TEXTE À LIRE -

☆ ☆ ☆ ☆ ☆ ☆ ☆

Pour toujours à la maison, sur l’eau. Vivre uniquement sur la terre ferme est inimaginable pour Alan.

La carrière menace de chavirer

A l’âge de 18 ans, avec son diplôme de skipper international en poche, le yacht-master, Alan foule de nouveau le sol européen. «Navman», son deuxième bateau, sera son nouveau compagnon. Avec lui, il souhaite participer aux premières régates connues. Mais avant d’y parvenir, de nombreuses heures de travail l’attendent. Le bateau, entièrement fabriqué en bois, est en mauvais état. Pendant que sa famille s’établit à Genève, Alan dispute sa première course et participe au Trophée MAP en Bretagne. Lors du deuxième concours sur Mini-Fastnet, le mât se brise et il doit littéralement «supprimer les voiles».

Les réparations sur place sont trop onéreuses pour la tirelire du jeune navigateur, aussi «Navman» est-il expédié à Genève en Suisse. Pour rassembler l’argent nécessaire à la préparation, Alan répare des équipements dans différents studios de fitness. Au début de la «MiniTransat», l’une des courses transatlantiques les plus difficiles pour cette catégorie de bateaux, «Navman» est à nouveau pleinement opérationnel, mais il n’y a presque pas de temps pour s’entraîner. «Pour économiser de l’argent, pendant les préparatifs en France, j’ai couché dans ma petite voiture, une Renault Twingo», se souvient Alan en riant.

En 2013, Alan prendra le départ de sa première course transatlantique en solitaire avec le plus vieux bateau et le budget le plus modeste par rapport aux 30 autres participants. Pendant plusieurs jours, il est seul à bord sans aucune possibilité de communication pour consulter la météo et s’informer du déroulement de la régate. Alan, imperturbable, poursuit sa navigation avec son objectif devant les yeux. Finalement, il est le plus jeune concurrent et atteint fièrement la 11e place.

Avec un autre bateau appelé l’Exocet, «le poisson volant», il se fixe des objectifs élevés et participe pour la première fois à des régates de la «Classe 40», les bateaux de 12,2 mètres de long. «J’ai eu un peu de mal avec l’Exocet, mais après de nombreuses heures épuisantes, nous nous sommes compris», explique Alan, le chuchoteur de bateau, en souriant. Il dut interrompre la «Route du Rhum» en 2014 en raison des dégâts causés par une tempête, avant de s’envoler avec l’Exocet à la dixième place une année plus tarddans la double Régate transatlantique, la «Transat Jacques Vabre».

Plus de trois mois à 50-60 km/h et tout seul sur l’océan déchaîné: Alan est venu à bout du Vendée Globe 2016 en tant que plus jeune participant de l’histoire.

Les aventures de Superbigou

Fin 2016, à l’âge de 23 ans, Alan sera le plus jeune navigateur de l’histoire de la régate Vendée Globe sans escale, connue sous le nom d’Everest des océans. Son «Superbigou» est l’un des plus vieux bateaux parmi les 29 participants au concours. Le tout nouveau bateau d’Alan, un «Imoca 60» de près de 20 ans, impressionne par sa longueur de 18,28 mètres et ses grandes voiles blanches. Il ressemble presque à la super-héroïne bretonne «Superbigou» avec sa coiffe blanche dont les aventures sont décrites dans une bande dessinée française et dont elle tire son nom. Le dimanche 6 novembre 2016, la course commence sur la côte atlantique française et s’engage autour du monde – le long de l’océan Austral. L’histoire montrera que plus de la moitié des concurrents n’y parviendront pas.

☆ ☆ ☆ ☆ ☆ ☆ ☆

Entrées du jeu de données
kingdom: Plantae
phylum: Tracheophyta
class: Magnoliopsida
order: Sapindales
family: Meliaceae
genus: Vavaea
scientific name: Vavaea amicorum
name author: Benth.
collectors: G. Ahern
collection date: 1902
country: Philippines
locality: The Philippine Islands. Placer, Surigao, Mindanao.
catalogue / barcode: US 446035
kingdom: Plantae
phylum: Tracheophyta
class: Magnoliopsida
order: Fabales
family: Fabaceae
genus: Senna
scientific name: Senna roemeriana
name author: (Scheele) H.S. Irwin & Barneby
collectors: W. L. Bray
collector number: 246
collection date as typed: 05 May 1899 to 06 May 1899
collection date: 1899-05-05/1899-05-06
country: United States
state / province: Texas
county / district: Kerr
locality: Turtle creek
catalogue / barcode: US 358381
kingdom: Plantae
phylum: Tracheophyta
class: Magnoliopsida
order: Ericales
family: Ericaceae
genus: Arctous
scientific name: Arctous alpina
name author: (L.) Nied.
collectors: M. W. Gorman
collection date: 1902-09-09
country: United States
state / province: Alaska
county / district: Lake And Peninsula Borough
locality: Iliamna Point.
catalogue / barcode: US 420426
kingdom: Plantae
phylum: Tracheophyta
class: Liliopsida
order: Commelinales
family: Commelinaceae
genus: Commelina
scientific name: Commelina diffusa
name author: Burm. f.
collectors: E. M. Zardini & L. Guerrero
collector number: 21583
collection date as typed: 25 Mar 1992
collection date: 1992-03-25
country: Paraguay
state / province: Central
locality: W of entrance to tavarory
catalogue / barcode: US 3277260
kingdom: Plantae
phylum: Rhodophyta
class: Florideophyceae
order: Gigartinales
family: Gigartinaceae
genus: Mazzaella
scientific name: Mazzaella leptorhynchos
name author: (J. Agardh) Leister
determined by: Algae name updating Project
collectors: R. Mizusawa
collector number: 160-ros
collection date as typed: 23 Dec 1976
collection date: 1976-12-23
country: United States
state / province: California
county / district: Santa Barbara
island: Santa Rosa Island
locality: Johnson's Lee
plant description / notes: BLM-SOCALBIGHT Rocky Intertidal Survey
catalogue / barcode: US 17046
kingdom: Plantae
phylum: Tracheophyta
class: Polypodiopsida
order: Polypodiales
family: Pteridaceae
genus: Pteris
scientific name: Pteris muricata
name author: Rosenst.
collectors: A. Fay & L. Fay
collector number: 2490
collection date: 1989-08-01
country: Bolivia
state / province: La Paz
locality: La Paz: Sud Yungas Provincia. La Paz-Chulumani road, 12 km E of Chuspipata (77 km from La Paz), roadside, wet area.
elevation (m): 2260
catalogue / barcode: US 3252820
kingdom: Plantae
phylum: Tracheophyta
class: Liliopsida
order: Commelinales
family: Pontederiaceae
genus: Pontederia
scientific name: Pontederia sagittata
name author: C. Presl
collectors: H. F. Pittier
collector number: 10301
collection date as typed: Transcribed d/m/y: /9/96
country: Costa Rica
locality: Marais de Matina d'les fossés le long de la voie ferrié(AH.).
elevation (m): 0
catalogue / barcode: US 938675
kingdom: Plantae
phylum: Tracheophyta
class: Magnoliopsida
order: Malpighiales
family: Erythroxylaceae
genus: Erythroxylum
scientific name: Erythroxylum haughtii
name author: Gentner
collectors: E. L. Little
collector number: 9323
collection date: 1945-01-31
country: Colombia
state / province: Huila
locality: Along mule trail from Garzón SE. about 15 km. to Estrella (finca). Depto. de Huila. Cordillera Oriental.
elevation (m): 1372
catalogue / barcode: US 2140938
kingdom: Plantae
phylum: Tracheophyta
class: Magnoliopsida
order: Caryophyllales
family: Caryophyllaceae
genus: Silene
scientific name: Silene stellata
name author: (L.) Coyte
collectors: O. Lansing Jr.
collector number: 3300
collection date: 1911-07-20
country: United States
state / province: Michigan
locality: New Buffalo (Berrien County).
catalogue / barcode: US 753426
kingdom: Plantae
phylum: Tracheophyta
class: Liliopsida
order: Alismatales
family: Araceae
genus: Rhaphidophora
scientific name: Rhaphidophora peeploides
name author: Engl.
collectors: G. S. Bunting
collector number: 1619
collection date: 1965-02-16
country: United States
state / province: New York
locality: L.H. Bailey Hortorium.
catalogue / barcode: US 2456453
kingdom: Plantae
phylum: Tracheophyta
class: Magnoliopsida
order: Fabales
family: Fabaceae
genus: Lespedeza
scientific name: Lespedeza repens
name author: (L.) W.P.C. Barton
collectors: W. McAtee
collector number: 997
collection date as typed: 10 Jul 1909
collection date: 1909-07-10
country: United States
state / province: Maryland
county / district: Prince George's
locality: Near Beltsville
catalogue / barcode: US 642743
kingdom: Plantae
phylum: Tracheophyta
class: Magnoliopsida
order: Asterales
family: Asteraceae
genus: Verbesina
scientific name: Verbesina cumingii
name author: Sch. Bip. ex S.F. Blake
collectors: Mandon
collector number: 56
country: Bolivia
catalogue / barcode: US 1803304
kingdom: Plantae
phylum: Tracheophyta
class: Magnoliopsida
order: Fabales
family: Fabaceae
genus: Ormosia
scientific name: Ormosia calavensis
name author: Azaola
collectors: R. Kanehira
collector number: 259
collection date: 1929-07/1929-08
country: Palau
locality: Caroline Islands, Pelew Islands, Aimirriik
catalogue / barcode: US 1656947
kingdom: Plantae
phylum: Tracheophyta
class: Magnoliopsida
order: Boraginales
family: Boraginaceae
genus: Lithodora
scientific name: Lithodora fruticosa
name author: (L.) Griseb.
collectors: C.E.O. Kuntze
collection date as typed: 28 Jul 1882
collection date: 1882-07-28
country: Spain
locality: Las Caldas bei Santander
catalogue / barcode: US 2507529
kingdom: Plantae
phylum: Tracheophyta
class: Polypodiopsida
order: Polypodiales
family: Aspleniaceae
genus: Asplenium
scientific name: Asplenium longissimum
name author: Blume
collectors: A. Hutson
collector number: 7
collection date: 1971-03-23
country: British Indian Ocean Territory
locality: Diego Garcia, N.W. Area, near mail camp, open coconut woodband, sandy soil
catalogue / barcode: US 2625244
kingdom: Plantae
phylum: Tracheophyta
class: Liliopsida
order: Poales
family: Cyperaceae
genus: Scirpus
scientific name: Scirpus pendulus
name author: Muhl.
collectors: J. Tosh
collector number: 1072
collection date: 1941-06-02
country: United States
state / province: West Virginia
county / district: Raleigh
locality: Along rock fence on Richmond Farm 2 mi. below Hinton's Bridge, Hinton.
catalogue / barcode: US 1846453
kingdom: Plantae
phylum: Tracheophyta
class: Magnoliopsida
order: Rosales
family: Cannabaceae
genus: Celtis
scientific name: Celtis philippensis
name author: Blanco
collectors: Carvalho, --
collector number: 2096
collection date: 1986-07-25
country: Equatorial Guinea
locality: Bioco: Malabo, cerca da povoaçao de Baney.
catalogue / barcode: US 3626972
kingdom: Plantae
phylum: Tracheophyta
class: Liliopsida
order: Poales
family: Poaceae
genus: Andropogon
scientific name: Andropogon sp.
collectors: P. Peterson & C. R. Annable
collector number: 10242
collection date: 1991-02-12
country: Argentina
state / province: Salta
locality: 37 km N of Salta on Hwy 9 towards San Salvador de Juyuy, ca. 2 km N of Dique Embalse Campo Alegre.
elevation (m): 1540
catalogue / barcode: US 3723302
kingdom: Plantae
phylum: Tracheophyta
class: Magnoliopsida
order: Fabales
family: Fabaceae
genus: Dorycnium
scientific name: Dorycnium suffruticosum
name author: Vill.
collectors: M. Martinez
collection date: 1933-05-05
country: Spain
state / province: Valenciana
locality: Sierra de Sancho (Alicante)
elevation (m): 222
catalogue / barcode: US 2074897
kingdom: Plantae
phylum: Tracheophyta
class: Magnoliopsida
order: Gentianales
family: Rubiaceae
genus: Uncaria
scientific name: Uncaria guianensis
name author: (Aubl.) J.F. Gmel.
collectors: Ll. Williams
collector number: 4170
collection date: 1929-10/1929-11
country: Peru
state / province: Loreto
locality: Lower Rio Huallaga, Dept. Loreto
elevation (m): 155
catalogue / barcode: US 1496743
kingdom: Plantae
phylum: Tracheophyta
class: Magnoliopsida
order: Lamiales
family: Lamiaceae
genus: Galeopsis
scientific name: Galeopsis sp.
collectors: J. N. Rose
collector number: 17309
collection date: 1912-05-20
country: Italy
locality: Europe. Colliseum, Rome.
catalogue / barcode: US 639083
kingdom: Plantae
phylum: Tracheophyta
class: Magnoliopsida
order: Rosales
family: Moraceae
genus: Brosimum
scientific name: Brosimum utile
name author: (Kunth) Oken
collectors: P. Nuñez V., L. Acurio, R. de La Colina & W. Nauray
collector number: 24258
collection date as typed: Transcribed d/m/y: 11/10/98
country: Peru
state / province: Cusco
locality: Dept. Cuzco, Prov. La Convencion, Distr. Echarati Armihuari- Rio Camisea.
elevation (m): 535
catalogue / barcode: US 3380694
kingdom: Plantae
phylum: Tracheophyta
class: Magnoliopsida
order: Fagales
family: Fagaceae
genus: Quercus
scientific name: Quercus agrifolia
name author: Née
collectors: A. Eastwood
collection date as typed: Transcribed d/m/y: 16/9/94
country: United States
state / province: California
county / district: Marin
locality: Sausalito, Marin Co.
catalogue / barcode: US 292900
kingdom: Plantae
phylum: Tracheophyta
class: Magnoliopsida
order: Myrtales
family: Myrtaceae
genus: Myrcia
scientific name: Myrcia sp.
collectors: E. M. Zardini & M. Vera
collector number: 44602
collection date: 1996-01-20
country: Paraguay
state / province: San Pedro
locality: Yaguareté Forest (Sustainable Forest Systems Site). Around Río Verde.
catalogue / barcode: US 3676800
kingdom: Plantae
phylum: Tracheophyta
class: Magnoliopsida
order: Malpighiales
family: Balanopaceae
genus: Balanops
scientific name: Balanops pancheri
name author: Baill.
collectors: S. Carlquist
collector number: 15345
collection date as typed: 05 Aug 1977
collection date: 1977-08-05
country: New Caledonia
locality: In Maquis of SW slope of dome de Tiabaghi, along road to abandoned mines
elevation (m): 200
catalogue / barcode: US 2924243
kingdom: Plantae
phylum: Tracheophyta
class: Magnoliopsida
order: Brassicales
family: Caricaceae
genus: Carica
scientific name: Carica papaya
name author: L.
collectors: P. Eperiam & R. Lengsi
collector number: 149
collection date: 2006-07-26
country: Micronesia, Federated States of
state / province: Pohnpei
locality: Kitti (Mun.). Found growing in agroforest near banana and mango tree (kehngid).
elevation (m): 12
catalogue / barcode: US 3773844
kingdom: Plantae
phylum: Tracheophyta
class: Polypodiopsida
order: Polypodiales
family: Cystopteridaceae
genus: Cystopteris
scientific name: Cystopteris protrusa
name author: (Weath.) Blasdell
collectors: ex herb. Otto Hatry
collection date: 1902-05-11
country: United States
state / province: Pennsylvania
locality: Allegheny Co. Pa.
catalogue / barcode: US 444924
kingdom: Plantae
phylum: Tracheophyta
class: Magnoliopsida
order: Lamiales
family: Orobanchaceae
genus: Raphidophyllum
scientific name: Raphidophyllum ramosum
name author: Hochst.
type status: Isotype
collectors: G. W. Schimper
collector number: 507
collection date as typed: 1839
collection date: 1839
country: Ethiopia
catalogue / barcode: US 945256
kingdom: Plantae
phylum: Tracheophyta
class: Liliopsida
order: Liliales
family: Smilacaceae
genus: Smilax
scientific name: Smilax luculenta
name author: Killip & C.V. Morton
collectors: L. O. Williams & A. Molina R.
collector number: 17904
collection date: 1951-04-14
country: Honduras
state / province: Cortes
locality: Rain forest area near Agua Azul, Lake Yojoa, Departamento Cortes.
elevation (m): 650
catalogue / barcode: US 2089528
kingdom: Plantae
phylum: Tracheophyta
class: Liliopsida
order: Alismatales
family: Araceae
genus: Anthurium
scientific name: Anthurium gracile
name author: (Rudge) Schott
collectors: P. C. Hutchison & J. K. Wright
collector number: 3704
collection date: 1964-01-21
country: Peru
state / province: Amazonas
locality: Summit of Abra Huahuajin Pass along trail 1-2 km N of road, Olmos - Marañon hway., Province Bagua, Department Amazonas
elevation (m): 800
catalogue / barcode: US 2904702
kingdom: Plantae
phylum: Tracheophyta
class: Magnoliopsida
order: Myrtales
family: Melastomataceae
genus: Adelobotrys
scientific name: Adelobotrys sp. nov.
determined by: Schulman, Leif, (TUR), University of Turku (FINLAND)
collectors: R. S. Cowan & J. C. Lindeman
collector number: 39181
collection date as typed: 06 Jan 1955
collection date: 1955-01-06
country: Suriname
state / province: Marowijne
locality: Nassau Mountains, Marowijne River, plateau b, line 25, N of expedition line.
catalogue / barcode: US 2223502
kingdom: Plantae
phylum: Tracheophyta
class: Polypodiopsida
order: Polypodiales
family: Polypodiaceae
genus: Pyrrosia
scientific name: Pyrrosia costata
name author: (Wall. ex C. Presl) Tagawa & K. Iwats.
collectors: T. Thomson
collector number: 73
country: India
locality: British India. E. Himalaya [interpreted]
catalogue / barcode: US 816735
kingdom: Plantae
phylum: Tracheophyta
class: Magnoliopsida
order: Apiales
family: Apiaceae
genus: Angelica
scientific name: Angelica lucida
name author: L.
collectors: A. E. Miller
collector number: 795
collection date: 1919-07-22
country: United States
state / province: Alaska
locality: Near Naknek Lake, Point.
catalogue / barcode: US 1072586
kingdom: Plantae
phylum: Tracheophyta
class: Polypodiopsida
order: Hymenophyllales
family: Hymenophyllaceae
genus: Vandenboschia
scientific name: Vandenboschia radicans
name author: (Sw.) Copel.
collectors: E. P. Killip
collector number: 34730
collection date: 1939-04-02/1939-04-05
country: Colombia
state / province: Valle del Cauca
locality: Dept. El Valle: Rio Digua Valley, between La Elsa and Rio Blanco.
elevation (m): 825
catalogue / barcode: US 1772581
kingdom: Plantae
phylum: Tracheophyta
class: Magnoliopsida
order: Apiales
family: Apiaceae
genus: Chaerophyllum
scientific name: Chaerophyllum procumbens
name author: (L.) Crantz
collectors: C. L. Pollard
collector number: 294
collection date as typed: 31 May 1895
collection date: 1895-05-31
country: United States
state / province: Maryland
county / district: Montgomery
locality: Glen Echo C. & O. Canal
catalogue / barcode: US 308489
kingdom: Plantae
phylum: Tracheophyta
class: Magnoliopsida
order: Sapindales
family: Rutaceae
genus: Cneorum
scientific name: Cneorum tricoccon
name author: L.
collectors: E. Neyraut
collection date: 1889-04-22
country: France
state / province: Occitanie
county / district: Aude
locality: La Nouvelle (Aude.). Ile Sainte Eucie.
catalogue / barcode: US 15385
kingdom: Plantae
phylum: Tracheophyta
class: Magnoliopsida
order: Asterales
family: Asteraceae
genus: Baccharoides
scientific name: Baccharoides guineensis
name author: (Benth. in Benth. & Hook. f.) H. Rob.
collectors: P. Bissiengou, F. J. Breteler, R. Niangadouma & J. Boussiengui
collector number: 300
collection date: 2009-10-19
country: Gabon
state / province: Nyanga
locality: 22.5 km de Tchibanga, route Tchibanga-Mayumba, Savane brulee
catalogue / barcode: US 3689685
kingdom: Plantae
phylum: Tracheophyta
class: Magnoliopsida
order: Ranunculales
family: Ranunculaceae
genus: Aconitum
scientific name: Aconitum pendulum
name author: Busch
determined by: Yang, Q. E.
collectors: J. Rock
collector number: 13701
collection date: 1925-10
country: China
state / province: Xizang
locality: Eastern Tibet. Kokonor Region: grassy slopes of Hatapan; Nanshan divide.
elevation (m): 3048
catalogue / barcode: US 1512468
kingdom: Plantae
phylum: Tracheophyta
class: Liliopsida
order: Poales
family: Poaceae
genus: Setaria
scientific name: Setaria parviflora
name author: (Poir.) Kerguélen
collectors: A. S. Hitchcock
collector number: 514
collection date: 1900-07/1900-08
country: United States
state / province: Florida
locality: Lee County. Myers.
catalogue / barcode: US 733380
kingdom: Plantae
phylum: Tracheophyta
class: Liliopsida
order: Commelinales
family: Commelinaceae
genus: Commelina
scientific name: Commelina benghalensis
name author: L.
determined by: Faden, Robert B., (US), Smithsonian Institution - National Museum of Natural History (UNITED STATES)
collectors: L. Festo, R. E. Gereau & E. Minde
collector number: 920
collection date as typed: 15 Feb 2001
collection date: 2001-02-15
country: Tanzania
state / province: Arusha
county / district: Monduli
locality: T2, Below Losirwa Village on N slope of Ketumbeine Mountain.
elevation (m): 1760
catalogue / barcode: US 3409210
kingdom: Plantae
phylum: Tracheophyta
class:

☆ ☆ ☆ ☆ ☆ ☆ ☆

SÉRIE DE TÂCHES -
- 1) D'après le texte sur Alan, quelle place a-t-il obtenue lors de sa première course transatlantique en solitaire en 2013 ?
- 2) Modifiez le passage du texte sur Alan qui commence par les mots « Plus de trois » et s'arrête après « participant de l’histoire. », en remplaçant « tout seul » par « en solitaire ».
- 3) Énumérez toutes les courses nommées dans le texte sur Alan.
Les enregistrements ne sont pas nécessaires pour ce travail.

LES RÉPONSES -
- 1) La 11e place.

- 2)
Plus de trois mois à 50-60 km/h et en solitaire sur l’océan déchaîné: Alan est venu à bout du Vendée Globe 2016 en tant que plus jeune participant de l’histoire.

- 3) Trophée MAP, Mini-Fastnet, MiniTransat, Route du Rhum, Transat Jacques Vabre, Vendée Globe